Performing as Phyllis Killer, Shirley Temple Jones, and Billy Jones and his Darling Daughters, Jones brought respectability and visibility to drag shows, said Moon. He organized and emceed the popular Phyllis Killer Oscars for 17 years, honoring the city's best drag performers. "His goal was to bring drag to Peachtree Street, and he did in Club Centaur," said Gresham. People by the tour bus load came to his shows. In time, Jones began delivering meals on wheels. Saddened by the poverty he saw, he volunteered at Cosby Spears Towers. His success in giving the older residents a new sense of purpose led to a paid position, said Gresham. He was repeatedly honored for his accomplishments over 20 years as director of the senior center. "Billy was one of the sweetest, kindest, and wackiest men you'd ever want to meet," said Moon. "He lived his life larger than most of us."

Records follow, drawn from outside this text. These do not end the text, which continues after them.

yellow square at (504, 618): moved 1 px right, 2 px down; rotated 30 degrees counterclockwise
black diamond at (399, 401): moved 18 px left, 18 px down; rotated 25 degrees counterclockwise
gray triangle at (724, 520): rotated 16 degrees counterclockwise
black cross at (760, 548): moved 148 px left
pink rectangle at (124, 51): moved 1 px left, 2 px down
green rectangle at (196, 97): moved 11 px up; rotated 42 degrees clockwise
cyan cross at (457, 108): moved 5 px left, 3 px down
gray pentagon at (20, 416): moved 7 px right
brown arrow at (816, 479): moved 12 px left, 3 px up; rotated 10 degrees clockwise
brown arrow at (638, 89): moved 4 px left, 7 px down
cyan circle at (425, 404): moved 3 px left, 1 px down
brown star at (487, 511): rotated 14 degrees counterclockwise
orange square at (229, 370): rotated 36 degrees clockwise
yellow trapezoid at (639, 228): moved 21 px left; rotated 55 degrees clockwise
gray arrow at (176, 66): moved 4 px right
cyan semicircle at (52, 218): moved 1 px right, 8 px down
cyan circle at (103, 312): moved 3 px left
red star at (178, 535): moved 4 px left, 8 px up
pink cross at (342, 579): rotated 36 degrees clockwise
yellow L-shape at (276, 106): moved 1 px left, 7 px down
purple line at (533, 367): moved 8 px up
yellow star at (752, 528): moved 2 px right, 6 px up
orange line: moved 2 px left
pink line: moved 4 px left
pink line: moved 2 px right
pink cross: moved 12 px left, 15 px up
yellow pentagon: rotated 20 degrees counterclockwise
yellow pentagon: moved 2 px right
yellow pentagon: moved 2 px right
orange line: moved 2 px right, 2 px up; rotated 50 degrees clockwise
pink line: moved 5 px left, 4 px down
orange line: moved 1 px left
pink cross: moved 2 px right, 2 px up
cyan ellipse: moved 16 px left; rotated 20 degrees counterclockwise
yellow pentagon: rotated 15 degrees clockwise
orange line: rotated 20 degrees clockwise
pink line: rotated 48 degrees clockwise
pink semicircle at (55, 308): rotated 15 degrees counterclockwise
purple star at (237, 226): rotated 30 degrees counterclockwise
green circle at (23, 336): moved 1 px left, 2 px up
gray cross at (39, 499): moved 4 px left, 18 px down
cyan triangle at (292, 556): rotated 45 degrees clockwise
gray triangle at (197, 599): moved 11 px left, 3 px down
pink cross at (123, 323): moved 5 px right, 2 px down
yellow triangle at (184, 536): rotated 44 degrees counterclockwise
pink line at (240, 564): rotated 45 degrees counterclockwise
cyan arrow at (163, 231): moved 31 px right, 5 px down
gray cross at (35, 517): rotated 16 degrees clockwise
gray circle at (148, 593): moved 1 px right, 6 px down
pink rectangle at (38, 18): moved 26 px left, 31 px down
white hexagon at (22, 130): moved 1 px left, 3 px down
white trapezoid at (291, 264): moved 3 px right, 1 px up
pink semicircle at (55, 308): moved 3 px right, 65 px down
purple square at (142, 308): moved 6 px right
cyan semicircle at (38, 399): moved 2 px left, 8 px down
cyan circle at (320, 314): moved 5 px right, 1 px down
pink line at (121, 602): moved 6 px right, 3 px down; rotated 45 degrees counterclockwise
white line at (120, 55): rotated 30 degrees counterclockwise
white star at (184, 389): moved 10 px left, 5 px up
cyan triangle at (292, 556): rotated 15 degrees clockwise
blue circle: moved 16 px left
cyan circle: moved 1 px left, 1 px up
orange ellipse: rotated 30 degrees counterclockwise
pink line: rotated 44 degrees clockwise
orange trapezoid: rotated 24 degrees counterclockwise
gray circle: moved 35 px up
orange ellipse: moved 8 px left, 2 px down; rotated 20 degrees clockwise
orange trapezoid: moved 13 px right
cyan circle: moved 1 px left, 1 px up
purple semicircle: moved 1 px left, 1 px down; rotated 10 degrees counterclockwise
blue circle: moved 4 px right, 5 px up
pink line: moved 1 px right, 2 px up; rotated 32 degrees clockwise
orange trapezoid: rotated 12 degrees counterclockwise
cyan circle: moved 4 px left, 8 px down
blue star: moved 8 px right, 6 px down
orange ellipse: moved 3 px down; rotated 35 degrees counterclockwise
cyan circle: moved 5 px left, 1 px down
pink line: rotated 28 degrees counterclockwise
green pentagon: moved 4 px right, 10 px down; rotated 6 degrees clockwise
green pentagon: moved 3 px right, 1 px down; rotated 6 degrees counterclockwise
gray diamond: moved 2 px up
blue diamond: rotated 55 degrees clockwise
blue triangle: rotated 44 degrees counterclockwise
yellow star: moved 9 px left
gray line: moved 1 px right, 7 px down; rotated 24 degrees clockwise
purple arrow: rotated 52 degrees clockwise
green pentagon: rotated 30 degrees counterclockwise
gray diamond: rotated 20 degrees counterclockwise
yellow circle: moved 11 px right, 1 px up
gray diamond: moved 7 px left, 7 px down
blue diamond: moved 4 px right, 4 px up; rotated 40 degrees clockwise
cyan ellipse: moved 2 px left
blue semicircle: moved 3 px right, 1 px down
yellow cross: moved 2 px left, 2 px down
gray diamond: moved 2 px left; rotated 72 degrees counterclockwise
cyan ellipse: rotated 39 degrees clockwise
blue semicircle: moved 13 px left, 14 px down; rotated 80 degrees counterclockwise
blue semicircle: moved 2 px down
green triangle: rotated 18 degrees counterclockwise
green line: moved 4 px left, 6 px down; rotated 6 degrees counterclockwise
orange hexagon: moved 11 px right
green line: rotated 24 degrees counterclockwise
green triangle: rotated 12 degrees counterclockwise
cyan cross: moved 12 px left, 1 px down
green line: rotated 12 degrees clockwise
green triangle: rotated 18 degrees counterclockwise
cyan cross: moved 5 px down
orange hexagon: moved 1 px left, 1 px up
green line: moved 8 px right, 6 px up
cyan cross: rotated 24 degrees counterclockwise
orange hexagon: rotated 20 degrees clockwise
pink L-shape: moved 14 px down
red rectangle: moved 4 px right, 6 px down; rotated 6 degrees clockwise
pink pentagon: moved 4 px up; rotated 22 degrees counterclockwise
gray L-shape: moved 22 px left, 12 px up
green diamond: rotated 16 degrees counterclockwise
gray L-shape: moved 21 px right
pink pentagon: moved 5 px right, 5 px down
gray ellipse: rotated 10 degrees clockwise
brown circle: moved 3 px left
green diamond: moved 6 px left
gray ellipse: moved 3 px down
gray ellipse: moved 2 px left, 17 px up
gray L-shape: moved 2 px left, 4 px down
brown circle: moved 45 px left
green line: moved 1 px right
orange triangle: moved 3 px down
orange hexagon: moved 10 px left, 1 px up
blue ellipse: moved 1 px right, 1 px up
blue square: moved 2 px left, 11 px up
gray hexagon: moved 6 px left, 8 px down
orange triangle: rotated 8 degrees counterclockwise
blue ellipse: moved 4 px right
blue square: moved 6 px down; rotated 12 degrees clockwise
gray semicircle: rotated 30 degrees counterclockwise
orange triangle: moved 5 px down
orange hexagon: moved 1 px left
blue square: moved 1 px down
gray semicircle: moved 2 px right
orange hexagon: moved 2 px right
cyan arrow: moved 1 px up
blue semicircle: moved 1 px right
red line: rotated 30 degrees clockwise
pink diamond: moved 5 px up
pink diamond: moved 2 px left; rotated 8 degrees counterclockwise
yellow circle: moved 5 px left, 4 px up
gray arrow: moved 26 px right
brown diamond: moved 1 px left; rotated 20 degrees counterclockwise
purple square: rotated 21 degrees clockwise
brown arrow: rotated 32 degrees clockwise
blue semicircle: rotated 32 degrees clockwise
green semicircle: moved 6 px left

Billy Jones brought Atlanta gays out of the closet. It was the early 1960s and, as he told his friend Hal Gresham of Atlanta, "It's time for us to get these people out of the closet and into the street." That he did. He brought drag shows to Peachtree Street, was a founding member of the Atlanta Gay Center and participated in every Gay Pride March but one, said his friend Earl Moon of Atlanta. He was raising the gay profile in Atlanta before the Stonewall riots in 1969 that gave birth to the modern gay rights movement. The Atlanta History Center sought out Jones' collection of gay publications, which he recently donated to its Kenan Research Center. "We were thrilled to get it," said Kenan director Michael Rose of Smyrna. "That collection documents the gay life in the South and in the nation." There is 7 cubic feet of publications in Jones' collection - many early underground magazines and newspapers - and it is a significant addition to the center's gay and lesbian material, said Rose.